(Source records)
<<<<

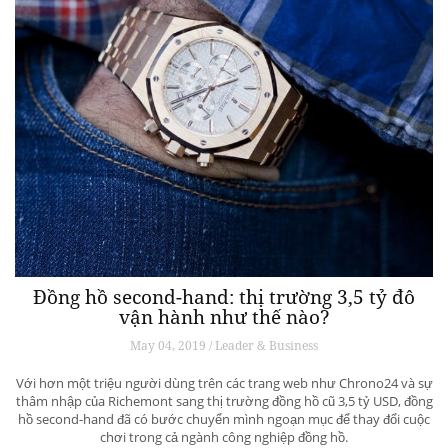
Đồng hồ second-hand: thị trường 3,5 tỷ đô
vận hành như thế nào?
May 04, 2019 / Leader & Business
Với hơn một triệu người dùng trên các trang web như Chrono24 và sự
thâm nhập của Richemont sang thị trường đồng hồ cũ 3,5 tỷ USD, đồng
hồ second-hand đã có bước chuyển mình ngoạn mục để thay đổi cuộc
chơi trong cả ngành công nghiệp đồng hồ.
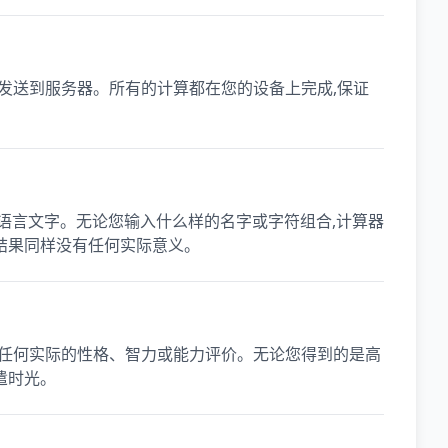
发送到服务器。所有的计算都在您的设备上完成,保证
他语言文字。无论您输入什么样的名字或字符组合,计算器
结果同样没有任何实际意义。
表任何实际的性格、智力或能力评价。无论您得到的是高
遣时光。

>>>>

## Required work:
Where a line of the records includes "hand", copy it.

## Solution for this task:
Đồng hồ second-hand: thị trường 3,5 tỷ đô
hồ second-hand đã có bước chuyển mình ngoạn mục để thay đổi cuộc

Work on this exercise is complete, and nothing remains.